*** Data ***
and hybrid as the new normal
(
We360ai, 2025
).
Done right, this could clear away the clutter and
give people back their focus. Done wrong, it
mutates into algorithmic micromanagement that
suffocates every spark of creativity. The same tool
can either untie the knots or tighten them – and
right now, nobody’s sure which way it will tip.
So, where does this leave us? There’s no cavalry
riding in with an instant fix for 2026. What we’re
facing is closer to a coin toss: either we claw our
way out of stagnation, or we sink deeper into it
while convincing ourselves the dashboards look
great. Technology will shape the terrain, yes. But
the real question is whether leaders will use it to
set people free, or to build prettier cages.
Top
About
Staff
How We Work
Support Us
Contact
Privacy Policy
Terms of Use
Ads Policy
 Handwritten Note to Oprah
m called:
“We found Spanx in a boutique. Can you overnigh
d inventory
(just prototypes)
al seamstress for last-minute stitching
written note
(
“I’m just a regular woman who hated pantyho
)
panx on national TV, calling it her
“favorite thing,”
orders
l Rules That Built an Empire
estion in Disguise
*** End of Data ***
*** Data ***
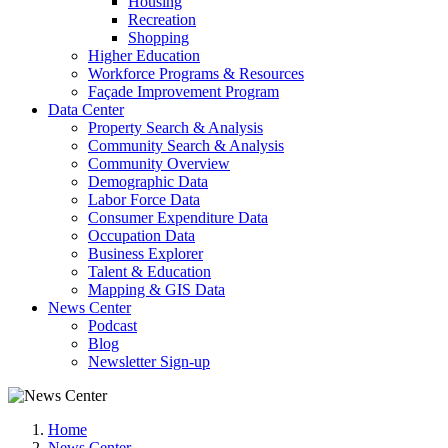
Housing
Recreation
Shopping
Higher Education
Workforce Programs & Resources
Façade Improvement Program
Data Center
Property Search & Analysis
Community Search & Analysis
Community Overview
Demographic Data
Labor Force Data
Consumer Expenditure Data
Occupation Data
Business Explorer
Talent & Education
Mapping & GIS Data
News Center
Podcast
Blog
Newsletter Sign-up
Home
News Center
*** End of Data ***
▶ **Your goal**
Revise the lines starting with the line with "and hybrid as the new normal" and going on through the line with "estion in Disguise", replacing "people" with "workers" and leaving everything else unchanged. Give back only those lines.

▶ **Written solution**
and hybrid as the new normal
(
We360ai, 2025
).
Done right, this could clear away the clutter and
give workers back their focus. Done wrong, it
mutates into algorithmic micromanagement that
suffocates every spark of creativity. The same tool
can either untie the knots or tighten them – and
right now, nobody’s sure which way it will tip.
So, where does this leave us? There’s no cavalry
riding in with an instant fix for 2026. What we’re
facing is closer to a coin toss: either we claw our
way out of stagnation, or we sink deeper into it
while convincing ourselves the dashboards look
great. Technology will shape the terrain, yes. But
the real question is whether leaders will use it to
set workers free, or to build prettier cages.
Top
About
Staff
How We Work
Support Us
Contact
Privacy Policy
Terms of Use
Ads Policy
 Handwritten Note to Oprah
m called:
“We found Spanx in a boutique. Can you overnigh
d inventory
(just prototypes)
al seamstress for last-minute stitching
written note
(
“I’m just a regular woman who hated pantyho
)
panx on national TV, calling it her
“favorite thing,”
orders
l Rules That Built an Empire
estion in Disguise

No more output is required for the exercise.